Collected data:
:::

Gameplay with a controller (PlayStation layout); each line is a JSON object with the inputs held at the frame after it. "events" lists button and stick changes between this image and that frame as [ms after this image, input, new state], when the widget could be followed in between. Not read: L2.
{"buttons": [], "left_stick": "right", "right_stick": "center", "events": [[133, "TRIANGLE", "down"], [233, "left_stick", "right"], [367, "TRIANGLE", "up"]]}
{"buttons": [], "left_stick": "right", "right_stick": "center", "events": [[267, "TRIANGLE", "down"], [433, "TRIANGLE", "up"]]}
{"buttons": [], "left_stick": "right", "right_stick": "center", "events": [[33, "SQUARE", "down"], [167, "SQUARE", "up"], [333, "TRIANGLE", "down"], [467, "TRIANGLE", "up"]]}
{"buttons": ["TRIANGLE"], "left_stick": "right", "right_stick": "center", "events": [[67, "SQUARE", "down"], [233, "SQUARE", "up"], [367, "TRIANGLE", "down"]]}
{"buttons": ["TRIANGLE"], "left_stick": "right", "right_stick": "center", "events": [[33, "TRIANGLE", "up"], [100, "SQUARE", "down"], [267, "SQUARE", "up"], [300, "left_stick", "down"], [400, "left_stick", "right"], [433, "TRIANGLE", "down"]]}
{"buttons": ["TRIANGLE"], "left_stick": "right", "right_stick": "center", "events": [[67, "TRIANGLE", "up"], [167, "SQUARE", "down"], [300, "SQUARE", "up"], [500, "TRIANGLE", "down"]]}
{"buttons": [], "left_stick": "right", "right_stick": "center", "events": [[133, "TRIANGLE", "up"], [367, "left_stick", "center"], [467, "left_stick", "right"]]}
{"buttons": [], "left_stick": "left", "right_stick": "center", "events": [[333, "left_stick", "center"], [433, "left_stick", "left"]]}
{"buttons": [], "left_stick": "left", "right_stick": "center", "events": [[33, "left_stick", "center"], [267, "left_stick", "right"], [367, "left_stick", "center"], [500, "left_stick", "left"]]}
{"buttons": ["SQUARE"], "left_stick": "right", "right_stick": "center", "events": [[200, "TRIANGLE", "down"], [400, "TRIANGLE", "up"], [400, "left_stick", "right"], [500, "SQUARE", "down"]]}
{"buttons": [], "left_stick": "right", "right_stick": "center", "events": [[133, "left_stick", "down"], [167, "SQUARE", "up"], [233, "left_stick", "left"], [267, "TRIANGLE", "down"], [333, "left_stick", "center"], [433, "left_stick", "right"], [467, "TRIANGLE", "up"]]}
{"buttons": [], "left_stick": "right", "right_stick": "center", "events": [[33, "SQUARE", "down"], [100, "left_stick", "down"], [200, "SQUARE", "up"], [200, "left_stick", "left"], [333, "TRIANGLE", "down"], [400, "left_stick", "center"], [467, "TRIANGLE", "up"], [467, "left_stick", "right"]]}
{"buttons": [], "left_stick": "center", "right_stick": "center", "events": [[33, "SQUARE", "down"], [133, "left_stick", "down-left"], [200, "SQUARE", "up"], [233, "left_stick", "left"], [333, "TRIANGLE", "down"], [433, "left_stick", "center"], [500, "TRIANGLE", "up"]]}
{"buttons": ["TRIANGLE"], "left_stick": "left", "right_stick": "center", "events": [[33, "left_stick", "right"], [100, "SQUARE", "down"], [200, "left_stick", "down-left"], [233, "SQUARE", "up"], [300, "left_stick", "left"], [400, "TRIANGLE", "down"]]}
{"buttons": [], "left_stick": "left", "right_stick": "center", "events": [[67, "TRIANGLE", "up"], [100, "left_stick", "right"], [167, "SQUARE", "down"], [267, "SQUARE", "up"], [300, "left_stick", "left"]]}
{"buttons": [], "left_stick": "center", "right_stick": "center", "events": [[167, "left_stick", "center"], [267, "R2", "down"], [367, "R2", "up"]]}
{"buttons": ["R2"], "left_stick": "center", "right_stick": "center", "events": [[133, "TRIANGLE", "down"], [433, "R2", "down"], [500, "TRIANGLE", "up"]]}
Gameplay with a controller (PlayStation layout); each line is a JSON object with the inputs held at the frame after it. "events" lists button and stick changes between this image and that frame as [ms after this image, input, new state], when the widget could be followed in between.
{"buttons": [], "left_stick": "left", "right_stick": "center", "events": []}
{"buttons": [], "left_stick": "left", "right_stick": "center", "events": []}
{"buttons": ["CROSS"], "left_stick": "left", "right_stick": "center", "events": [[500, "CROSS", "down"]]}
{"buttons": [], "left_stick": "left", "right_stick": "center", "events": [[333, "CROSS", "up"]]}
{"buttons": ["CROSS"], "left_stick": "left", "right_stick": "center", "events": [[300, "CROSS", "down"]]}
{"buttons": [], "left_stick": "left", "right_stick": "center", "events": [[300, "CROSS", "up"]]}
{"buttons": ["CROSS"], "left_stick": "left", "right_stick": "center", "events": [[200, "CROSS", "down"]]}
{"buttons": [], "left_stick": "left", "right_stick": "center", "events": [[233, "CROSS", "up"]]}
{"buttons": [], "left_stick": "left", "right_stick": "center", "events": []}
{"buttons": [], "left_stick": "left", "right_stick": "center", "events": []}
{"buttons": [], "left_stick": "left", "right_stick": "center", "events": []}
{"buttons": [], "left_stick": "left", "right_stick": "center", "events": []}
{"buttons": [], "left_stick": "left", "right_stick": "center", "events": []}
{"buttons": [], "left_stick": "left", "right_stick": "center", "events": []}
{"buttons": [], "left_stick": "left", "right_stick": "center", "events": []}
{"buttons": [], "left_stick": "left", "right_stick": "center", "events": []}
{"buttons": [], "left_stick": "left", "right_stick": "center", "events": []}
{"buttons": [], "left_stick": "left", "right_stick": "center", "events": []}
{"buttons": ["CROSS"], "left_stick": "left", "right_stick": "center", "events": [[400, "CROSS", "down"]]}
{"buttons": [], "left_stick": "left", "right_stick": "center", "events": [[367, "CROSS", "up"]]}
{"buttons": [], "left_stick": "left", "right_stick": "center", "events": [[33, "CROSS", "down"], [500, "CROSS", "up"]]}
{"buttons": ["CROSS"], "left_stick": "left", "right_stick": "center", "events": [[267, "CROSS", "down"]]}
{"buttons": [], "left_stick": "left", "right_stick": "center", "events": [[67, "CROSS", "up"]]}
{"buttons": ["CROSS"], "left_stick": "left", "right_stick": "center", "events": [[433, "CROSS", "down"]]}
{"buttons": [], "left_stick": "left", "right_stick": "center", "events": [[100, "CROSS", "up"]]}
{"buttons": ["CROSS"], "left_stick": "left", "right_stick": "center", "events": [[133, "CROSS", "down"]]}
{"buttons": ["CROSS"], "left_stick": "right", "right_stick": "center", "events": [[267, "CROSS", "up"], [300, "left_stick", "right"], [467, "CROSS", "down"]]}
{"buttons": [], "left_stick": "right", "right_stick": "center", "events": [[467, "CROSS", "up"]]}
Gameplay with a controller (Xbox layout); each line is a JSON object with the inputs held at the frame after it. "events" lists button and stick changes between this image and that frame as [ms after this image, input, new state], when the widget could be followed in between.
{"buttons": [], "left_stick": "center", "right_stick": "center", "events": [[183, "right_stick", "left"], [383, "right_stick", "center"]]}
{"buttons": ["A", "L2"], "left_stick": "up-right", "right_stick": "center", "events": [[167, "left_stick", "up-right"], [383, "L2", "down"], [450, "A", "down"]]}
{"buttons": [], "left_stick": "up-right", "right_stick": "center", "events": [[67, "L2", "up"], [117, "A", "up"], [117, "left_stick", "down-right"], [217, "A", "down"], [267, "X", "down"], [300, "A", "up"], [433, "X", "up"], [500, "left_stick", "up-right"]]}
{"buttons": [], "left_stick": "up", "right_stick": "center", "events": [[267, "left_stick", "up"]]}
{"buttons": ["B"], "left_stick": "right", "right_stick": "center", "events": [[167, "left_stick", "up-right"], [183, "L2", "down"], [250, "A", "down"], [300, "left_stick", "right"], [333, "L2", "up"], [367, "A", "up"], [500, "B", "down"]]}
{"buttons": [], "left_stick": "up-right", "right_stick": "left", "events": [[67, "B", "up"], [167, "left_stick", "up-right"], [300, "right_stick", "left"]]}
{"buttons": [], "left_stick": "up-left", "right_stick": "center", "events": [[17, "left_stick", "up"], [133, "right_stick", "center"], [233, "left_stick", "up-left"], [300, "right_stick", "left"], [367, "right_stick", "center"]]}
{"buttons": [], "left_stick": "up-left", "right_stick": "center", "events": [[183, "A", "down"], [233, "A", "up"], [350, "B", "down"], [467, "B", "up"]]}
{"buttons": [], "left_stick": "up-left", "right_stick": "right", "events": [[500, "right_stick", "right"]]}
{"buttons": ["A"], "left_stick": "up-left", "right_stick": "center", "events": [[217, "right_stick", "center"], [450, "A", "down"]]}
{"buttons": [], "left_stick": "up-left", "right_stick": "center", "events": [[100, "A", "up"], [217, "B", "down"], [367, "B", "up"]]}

:::

_EXERCISE INSTRUCTIONS_
Filter the lines above so that only those with the string "JSON" remain, then copy them.

_SOLUTION FOR THIS EXERCISE_
Gameplay with a controller (PlayStation layout); each line is a JSON object with the inputs held at the frame after it. "events" lists button and stick changes between this image and that frame as [ms after this image, input, new state], when the widget could be followed in between. Not read: L2.
Gameplay with a controller (PlayStation layout); each line is a JSON object with the inputs held at the frame after it. "events" lists button and stick changes between this image and that frame as [ms after this image, input, new state], when the widget could be followed in between.
Gameplay with a controller (Xbox layout); each line is a JSON object with the inputs held at the frame after it. "events" lists button and stick changes between this image and that frame as [ms after this image, input, new state], when the widget could be followed in between.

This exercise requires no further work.